We have some good news: coal is dead.
If you need a white man in a suit to tell it to you, here it is from the mouth of Jim Barry of BlackRock, the world’s largest investment group with $5 trillion in assets.
Barry even directly spoke out against the Adani Carmichael coal mine which we brought up as an example of the bad Australian government pursuing a bad idea to the literal end of the earth in Part 2 of this month’s “The World at 1C.”
According to BP (yes, you read that right), global demand for coal is in decline for the second year in a row. Coal production dropped by 7.9% in China and a whopping 19% in the U.S. despite “coal man” Trump being in charge.
With coal dead, things are not looking good for oil either, with France committing to cease oil and gas exploration later this year and raise certain fuel taxes.

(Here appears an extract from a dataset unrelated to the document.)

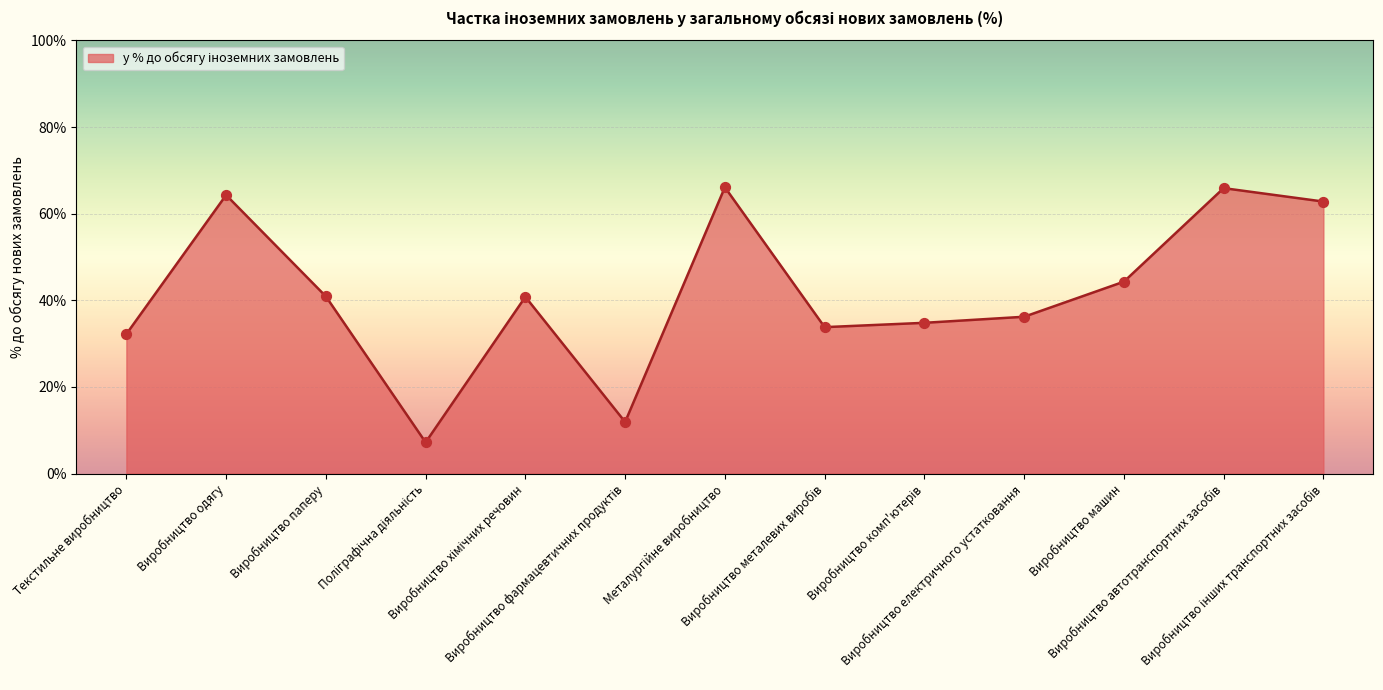

What is the difference between the maximum and minimum values?

58.9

As electric vehicles fall in price and cities move away from cars altogether the demand for oil will fall further.
The collapse of coal has of course been hastened by another year of surging renewable energy, which contributed 40% of the total increase of world energy power generation last year.
In the UK renewable energy contributed more to the grid than fossil fuels on several days in June. This itself is nothing compared to the Netherlands, where all trains now run 100% on wind energy.
In other 100% good news, Qinghai province in China ran entirely on renewables for a week. 5.8 million people live in Qinghai.
Fewer people live on the small Greek island of Tilos, but it is no less impressive that it is poised to go 100% renewable by installing wind and solar and creating a micro-grid to shift away from a dependence on imported fossil fuel-generated electricity.
Other feel good stories came from Vietnam, which this month installed 800MW capacity of onshore wind, and Tanzania and Ghana, which installed 30MW and 48MW of solar and wind capacity respectively.
And now in some not-so-good news, the dogmatic pursuit of hydrocarbons continues with Statoil taking up BP’s licence to drill an exploratory bore in the Great Australian Bight.
European readers should not feel any sense of superiority: EU ministers are doing their best to water down energy saving legislation which would undermine the EU’s already weak pledge to the Paris Agreement. There are also a slew of unnecessary and risky gas infrastructure projects in the pipeline from Northern Ireland to Estonia.
These types of bad energy projects are being protected by bad governments and propped up by bad banks to the tune of hundreds of billions of dollars. Worryingly, even multilateral banks such as the World Bank continue to subsidise fossil fuel exploration and extraction, and even the Green Climate Fund risks being polluted — as the Board meets in South Korea this month, activists have been demanding that the Fund not accredit notorious coal-pushers like the Japan International Cooperation Agency (JICA) and the Bank of Tokyo-Mitsubishi (MUFJ).
Given the persistent political support for and vested interests in the carbon economy, it is clear that market changes and tech developments alone will not wash away the oil stains we have left behind.
Rather, much more drastic steps are needed to transform the energy system, and the world, to be fairer, cleaner, and more equitable. Yes, fossil fuels might soon be replaced but some of the supposed solutions are actually more socially and ecologically damaging: mega-hydro and biofuels are killing the Amazon, for example.
The failure to accept that the era of fossil fuels is over will really hurt workers in those industries. But the details of the new energy system are still up for debate.
Under the current system, the energy sector is the biggest contributor to climate change yet 1 billion people lack electricity. Clearly, there is a problem not only with the energy source but with the way both electrical and political power are distributed.
Which is why it is sometimes disappointing to read, as we did this month, about renewable energy revolutions which merely replace coal with wind and so on, rather than build alternate approaches to ownership and management.
New research shows that many cities around are doing just this by turning their back on privatization of all public services and reclaiming them for the public good.
In Germany the similar idea of Energiewende, or “energy transformation” has gained much traction in recent years. Though not without challenges, as this new paper notes, it gives hope and “to give hope is more radical than to despair convincingly.”